Jinliang Xu received the bachelor’s degree in electronic information science and technology from Beijing University of Posts and Telecommunications in 2014. Currently, he is a Ph.D. candidate in computer science at the State Key Laboratory of Networking and Switching Technology, Beijing University of Posts and Telecommunications. His research interests include Service Computing, Information Retrieval, and Crowdsourcing.
Jie Yuan received a Bachelor of Engineering degree in computer science and technology from Xi’an Jiaotong University, in 2016. Currently, he is a master of candidate at the State Key Laboratory of Networking and Switching Technology, Beijing University of Posts and Telecommunications. His research interests include mobile edge computing.

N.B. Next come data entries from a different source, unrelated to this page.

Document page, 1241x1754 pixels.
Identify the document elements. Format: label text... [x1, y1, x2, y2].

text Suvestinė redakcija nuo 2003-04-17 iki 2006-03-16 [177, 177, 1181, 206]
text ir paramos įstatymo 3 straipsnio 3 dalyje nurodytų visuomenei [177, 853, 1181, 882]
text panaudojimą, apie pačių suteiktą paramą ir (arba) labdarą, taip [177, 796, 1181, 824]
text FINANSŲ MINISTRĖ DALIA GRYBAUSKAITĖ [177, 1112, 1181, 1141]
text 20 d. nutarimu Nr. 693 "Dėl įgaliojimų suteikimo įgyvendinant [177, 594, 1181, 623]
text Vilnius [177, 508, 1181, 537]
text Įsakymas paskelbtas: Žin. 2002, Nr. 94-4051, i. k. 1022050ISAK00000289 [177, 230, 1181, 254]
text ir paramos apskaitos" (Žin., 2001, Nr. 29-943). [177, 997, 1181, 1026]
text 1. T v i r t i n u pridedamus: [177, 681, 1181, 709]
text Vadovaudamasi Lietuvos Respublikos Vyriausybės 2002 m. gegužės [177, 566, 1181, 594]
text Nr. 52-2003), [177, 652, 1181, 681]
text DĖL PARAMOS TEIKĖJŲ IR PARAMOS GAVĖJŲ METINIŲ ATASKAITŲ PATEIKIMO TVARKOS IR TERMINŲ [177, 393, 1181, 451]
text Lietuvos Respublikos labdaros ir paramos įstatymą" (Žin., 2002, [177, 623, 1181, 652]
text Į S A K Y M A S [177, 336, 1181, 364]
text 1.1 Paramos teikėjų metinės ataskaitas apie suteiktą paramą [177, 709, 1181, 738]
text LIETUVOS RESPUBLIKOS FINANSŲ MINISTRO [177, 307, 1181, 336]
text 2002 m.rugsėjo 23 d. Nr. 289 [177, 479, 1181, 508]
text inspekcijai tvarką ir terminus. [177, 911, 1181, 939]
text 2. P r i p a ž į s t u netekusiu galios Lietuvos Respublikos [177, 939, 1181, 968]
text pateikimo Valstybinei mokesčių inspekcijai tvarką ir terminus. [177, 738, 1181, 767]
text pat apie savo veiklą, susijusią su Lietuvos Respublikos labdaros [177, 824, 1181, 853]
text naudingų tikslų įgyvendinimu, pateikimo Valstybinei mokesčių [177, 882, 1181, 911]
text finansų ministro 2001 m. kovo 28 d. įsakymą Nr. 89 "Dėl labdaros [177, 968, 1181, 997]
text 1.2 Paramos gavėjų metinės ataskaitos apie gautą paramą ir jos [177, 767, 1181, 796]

Ching-Hsien Hsu is a professor and the chairman in the CSIE department at Chung Hua University, Taiwan; He was distinguished chair professor at Tianjin University of Technology, China, during 2012–2016. His research includes high performance computing, cloud computing, parallel and distributed systems, big data analytics, ubiquitous/pervasive computing and intelligence. He has published 100 papers in top journals such as IEEE TPDS, IEEE TSC, IEEE TCC, IEEE TETC, IEEE System, IEEE Network, ACM TOMM and book chapters in these areas. Dr. Hsu is serving as editorial board for a number of prestigious journals, including IEEE TSC, IEEE TCC. He has been acting as an author/co-author or an editor/co-editor of 10 books from Elsevier, Springer, IGI Global, World Scientific and McGraw-Hill. Dr. Hsu was awarded nine times distinguished award for excellence in research from Chung Hua University. He is vice chair of IEEE TCCLD, executive committee of IEEE TCSC, Taiwan Association of Cloud Computing and an IEEE senior member.